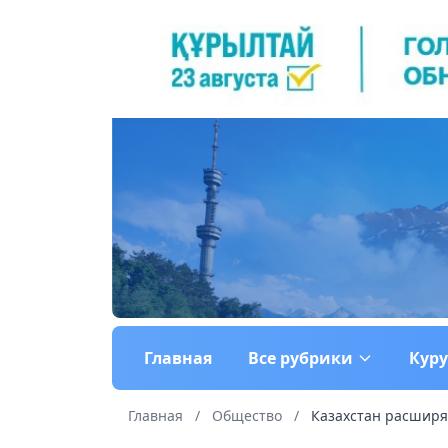
Главная
Все рубрики
Кур
Главная
/
Общество
/
Казахстан расширяе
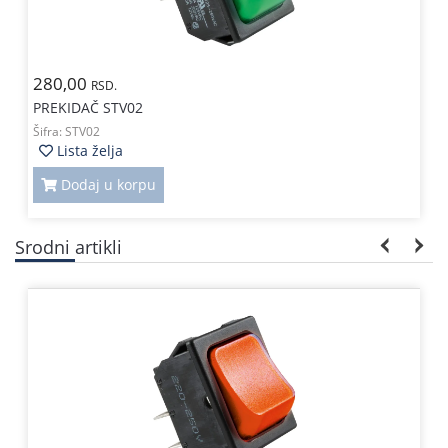
280,00
RSD.
PREKIDAČ STV02
Šifra:
STV02
Lista želja
Dodaj u korpu
Srodni artikli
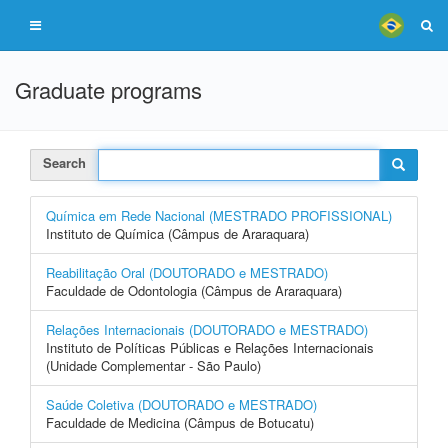
Graduate programs
Search
Química em Rede Nacional (MESTRADO PROFISSIONAL)
Instituto de Química (Câmpus de Araraquara)
Reabilitação Oral (DOUTORADO e MESTRADO)
Faculdade de Odontologia (Câmpus de Araraquara)
Relações Internacionais (DOUTORADO e MESTRADO)
Instituto de Políticas Públicas e Relações Internacionais
(Unidade Complementar - São Paulo)
Saúde Coletiva (DOUTORADO e MESTRADO)
Faculdade de Medicina (Câmpus de Botucatu)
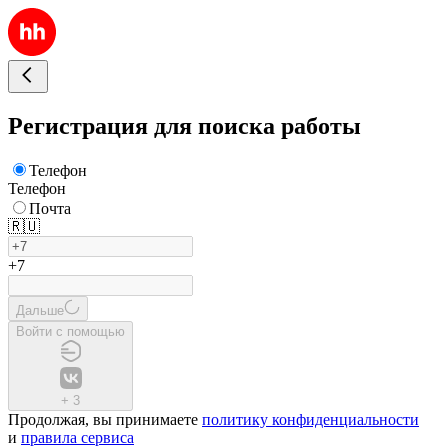
Регистрация для поиска работы
Телефон
Телефон
Почта
🇷🇺
+7
Дальше
Войти с помощью
+
3
Продолжая, вы принимаете
политику конфиденциальности
и
правила сервиса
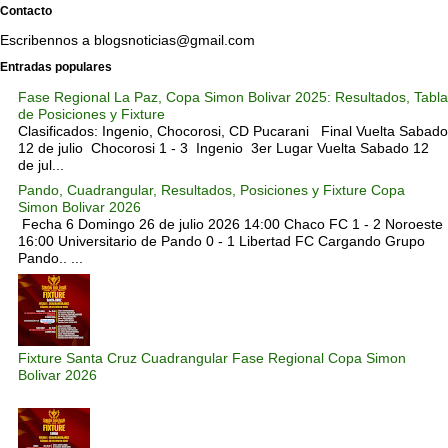
Contacto
Escribennos a blogsnoticias@gmail.com
Entradas populares
Fase Regional La Paz, Copa Simon Bolivar 2025: Resultados, Tabla
de Posiciones y Fixture
Clasificados: Ingenio, Chocorosi, CD Pucarani Final Vuelta Sabado
12 de julio Chocorosi 1 - 3 Ingenio 3er Lugar Vuelta Sabado 12
de jul...
Pando, Cuadrangular, Resultados, Posiciones y Fixture Copa
Simon Bolivar 2026
Fecha 6 Domingo 26 de julio 2026 14:00 Chaco FC 1 - 2 Noroeste
16:00 Universitario de Pando 0 - 1 Libertad FC Cargando Grupo
Pando.. ...
Fixture Santa Cruz Cuadrangular Fase Regional Copa Simon
Bolivar 2026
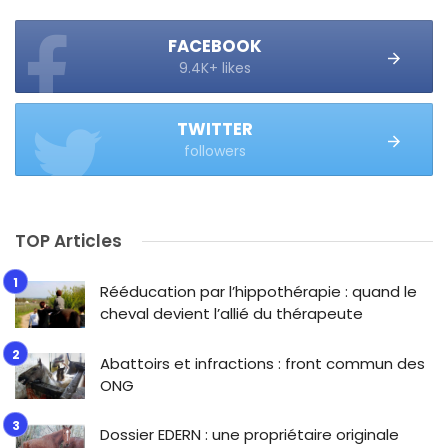
FACEBOOK
9.4K+ likes
TWITTER
followers
TOP Articles
Rééducation par l’hippothérapie : quand le
cheval devient l’allié du thérapeute
Abattoirs et infractions : front commun des
ONG
Dossier EDERN : une propriétaire originale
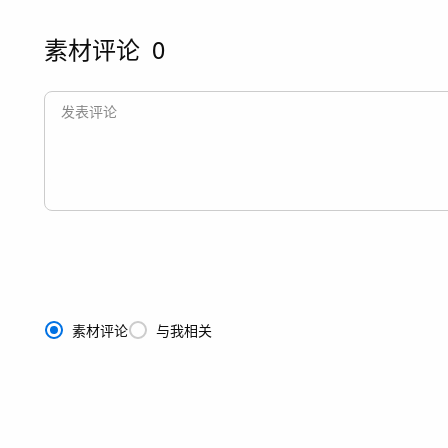
素材评论
0
素材评论
与我相关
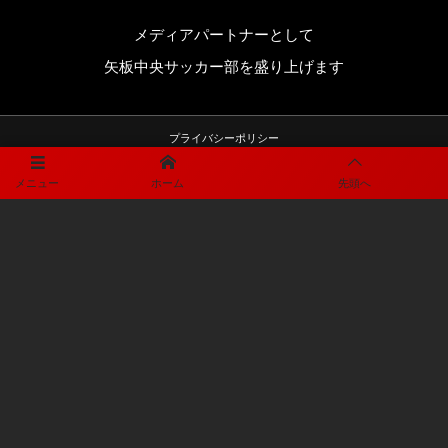
メディアパートナーとして
矢板中央サッカー部を盛り上げます
プライバシーポリシー
メニュー
ホーム
先頭へ
利用規約
©
2019 - 2026
CENTORO ESCOLAR DE YAITA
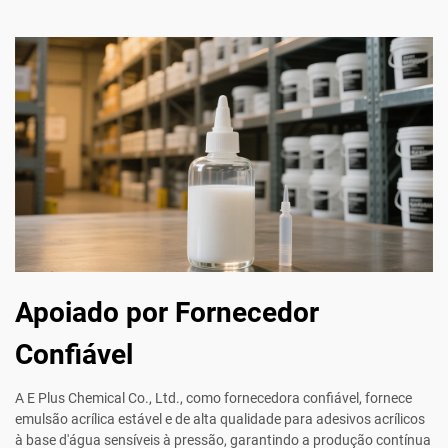
Apoiado por Fornecedor
Confiável
A E Plus Chemical Co., Ltd., como fornecedora confiável, fornece
emulsão acrílica estável e de alta qualidade para adesivos acrílicos
à base d'água sensíveis à pressão, garantindo a produção contínua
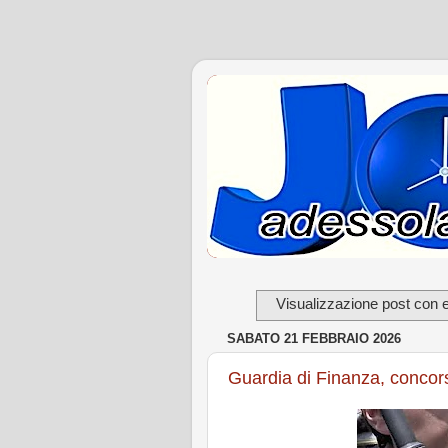
Visualizzazione post con e
SABATO 21 FEBBRAIO 2026
Guardia di Finanza, concorso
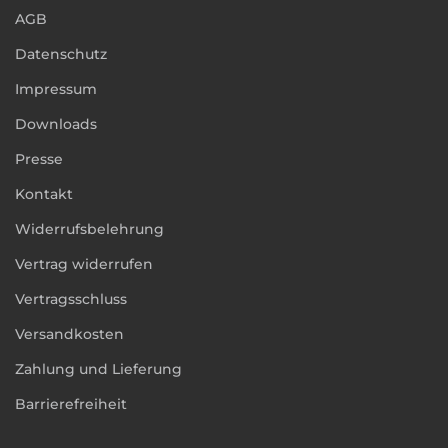
AGB
Datenschutz
Impressum
Downloads
Presse
Kontakt
Widerrufsbelehrung
Vertrag widerrufen
Vertragsschluss
Versandkosten
Zahlung und Lieferung
Barrierefreiheit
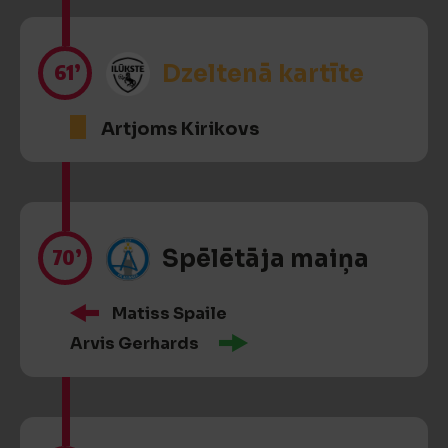
61’
Dzeltenā kartīte
Artjoms Kirikovs
70’
Spēlētāja maiņa
Matiss Spaile
Arvis Gerhards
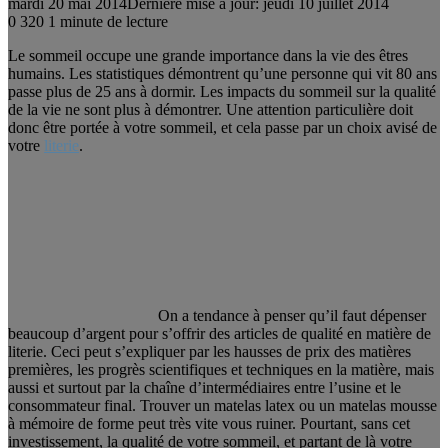
mardi 20 mai 2014
Dernière mise à jour: jeudi 10 juillet 2014
0
320
1 minute de lecture
Le sommeil occupe une grande importance dans la vie des êtres
humains. Les statistiques démontrent qu’une personne qui vit 80 ans
passe plus de 25 ans à dormir. Les impacts du sommeil sur la qualité
de la vie ne sont plus à démontrer. Une attention particulière doit
donc être portée à votre sommeil, et cela passe par un choix avisé de
votre
literie
.
On a tendance à penser qu’il faut dépenser
beaucoup d’argent pour s’offrir des articles de qualité en matière de
literie. Ceci peut s’expliquer par les hausses de prix des matières
premières, les progrès scientifiques et techniques en la matière, mais
aussi et surtout par la chaîne d’intermédiaires entre l’usine et le
consommateur final. Trouver un matelas latex ou un matelas mousse
à mémoire de forme peut très vite vous ruiner. Pourtant, sans cet
investissement, la qualité de votre sommeil, et partant de là votre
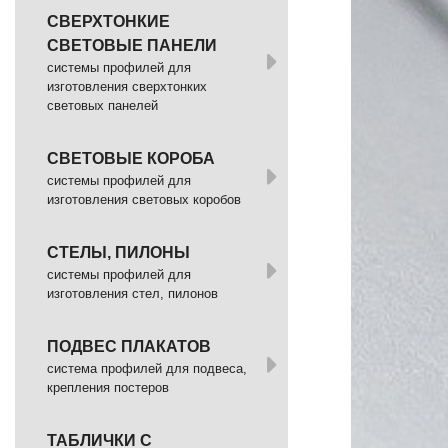
СВЕРХТОНКИЕ
СВЕТОВЫЕ ПАНЕЛИ
системы профилей для
изготовления сверхтонких
световых панелей
СВЕТОВЫЕ КОРОБА
системы профилей для
изготовления световых коробов
СТЕЛЫ, ПИЛОНЫ
системы профилей для
изготовления стел, пилонов
ПОДВЕС ПЛАКАТОВ
система профилей для подвеса,
крепления постеров
ТАБЛИЧКИ С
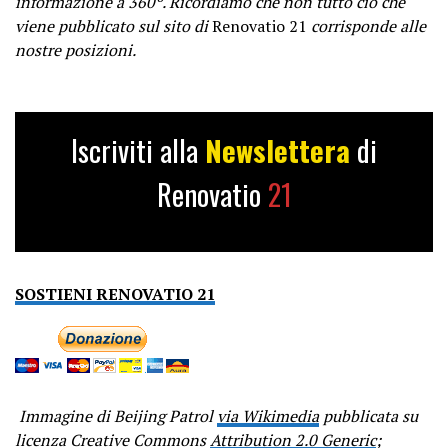
informazione a 360º. Ricordiamo che non tutto ciò che
viene pubblicato sul sito di
Renovatio 21
corrisponde alle
nostre posizioni.
Iscriviti alla
Newslettera
di
Renovatio
21
SOSTIENI RENOVATIO 21
Immagine di Beijing Patrol
via Wikimedia
pubblicata su
licenza Creative Commons
Attribution 2.0 Generic
;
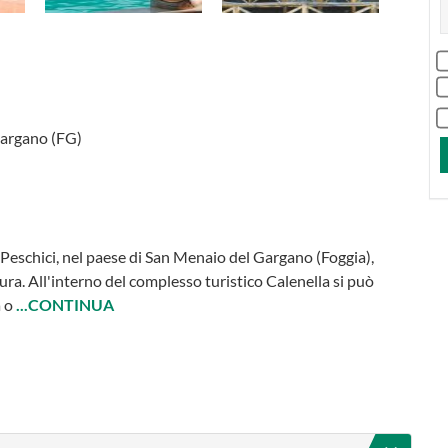
Gargano (FG)
e Peschici, nel paese di San Menaio del Gargano (Foggia),
ura. All'interno del complesso turistico Calenella si può
a o
...CONTINUA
====
## Task requirements
Please copy every line above character for character, omitting the pictures.

## Answer to this problem
Главная
Все рубрики
Кур
Главная
/
Общество
/
Казахстан расширяе
280,00
RSD.
PREKIDAČ STV02
Šifra:
STV02
Lista želja
Dodaj u korpu
Srodni artikli
Graduate programs
Search
Química em Rede Nacional (MESTRADO PROFISSIONAL)
Instituto de Química (Câmpus de Araraquara)
Reabilitação Oral (DOUTORADO e MESTRADO)
Faculdade de Odontologia (Câmpus de Araraquara)
Relações Internacionais (DOUTORADO e MESTRADO)
Instituto de Políticas Públicas e Relações Internacionais
(Unidade Complementar - São Paulo)
Saúde Coletiva (DOUTORADO e MESTRADO)
Faculdade de Medicina (Câmpus de Botucatu)
Регистрация для поиска работы
Телефон
Телефон
Почта
🇷🇺
+7
Дальше
Войти с помощью
+
3
Продолжая, вы принимаете
политику конфиденциальности
и
правила сервиса
Contacto
Escribennos a blogsnoticias@gmail.com
Entradas populares
Fase Regional La Paz, Copa Simon Bolivar 2025: Resultados, Tabla
de Posiciones y Fixture
Clasificados: Ingenio, Chocorosi, CD Pucarani Final Vuelta Sabado
12 de julio Chocorosi 1 - 3 Ingenio 3er Lugar Vuelta Sabado 12
de jul...
Pando, Cuadrangular, Resultados, Posiciones y Fixture Copa
Simon Bolivar 2026
Fecha 6 Domingo 26 de julio 2026 14:00 Chaco FC 1 - 2 Noroeste
16:00 Universitario de Pando 0 - 1 Libertad FC Cargando Grupo
Pando.. ...
Fixture Santa Cruz Cuadrangular Fase Regional Copa Simon
Bolivar 2026
FACEBOOK
9.4K+ likes
TWITTER
followers
TOP Articles
Rééducation par l’hippothérapie : quand le
cheval devient l’allié du thérapeute
Abattoirs et infractions : front commun des
ONG
Dossier EDERN : une propriétaire originale
素材评论
0
素材评论
与我相关
メディアパートナーとして
矢板中央サッカー部を盛り上げます
プライバシーポリシー
メニュー
ホーム
先頭へ
利用規約
©
2019 - 2026
CENTORO ESCOLAR DE YAITA
Apoiado por Fornecedor
Confiável
A E Plus Chemical Co., Ltd., como fornecedora confiável, fornece
emulsão acrílica estável e de alta qualidade para adesivos acrílicos
à base d'água sensíveis à pressão, garantindo a produção contínua
Visualizzazione post con e
SABATO 21 FEBBRAIO 2026
Guardia di Finanza, concorso
AGB
Datenschutz
Impressum
Downloads
Presse
Kontakt
Widerrufsbelehrung
Vertrag widerrufen
Vertragsschluss
Versandkosten
Zahlung und Lieferung
Barrierefreiheit
61’
Dzeltenā kartīte
Artjoms Kirikovs
70’
Spēlētāja maiņa
Matiss Spaile
Arvis Gerhards
mardi 20 mai 2014
Dernière mise à jour: jeudi 10 juillet 2014
0
320
1 minute de lecture
Le sommeil occupe une grande importance dans la vie des êtres
humains. Les statistiques démontrent qu’une personne qui vit 80 ans
passe plus de 25 ans à dormir. Les impacts du sommeil sur la qualité
de la vie ne sont plus à démontrer. Une attention particulière doit
donc être portée à votre sommeil, et cela passe par un choix avisé de
votre
literie
.
On a tendance à penser qu’il faut dépenser
beaucoup d’argent pour s’offrir des articles de qualité en matière de
literie. Ceci peut s’expliquer par les hausses de prix des matières
premières, les progrès scientifiques et techniques en la matière, mais
aussi et surtout par la chaîne d’intermédiaires entre l’usine et le
consommateur final. Trouver un matelas latex ou un matelas mousse
à mémoire de forme peut très vite vous ruiner. Pourtant, sans cet
investissement, la qualité de votre sommeil, et partant de là votre
СВЕРХТОНКИЕ
СВЕТОВЫЕ ПАНЕЛИ
системы профилей для
изготовления сверхтонких
световых панелей
СВЕТОВЫЕ КОРОБА
системы профилей для
изготовления световых коробов
СТЕЛЫ, ПИЛОНЫ
системы профилей для
изготовления стел, пилонов
ПОДВЕС ПЛАКАТОВ
система профилей для подвеса,
крепления постеров
ТАБЛИЧКИ С
informazione a 360º. Ricordiamo che non tutto ciò che
viene pubblicato sul sito di
Renovatio 21
corrisponde alle
nostre posizioni.
Iscriviti alla
Newslettera
di
Renovatio
21
SOSTIENI RENOVATIO 21
Immagine di Beijing Patrol
via Wikimedia
pubblicata su
licenza Creative Commons
Attribution 2.0 Generic
;
Gargano (FG)
e Peschici, nel paese di San Menaio del Gargano (Foggia),
ura. All'interno del complesso turistico Calenella si può
a o
...CONTINUA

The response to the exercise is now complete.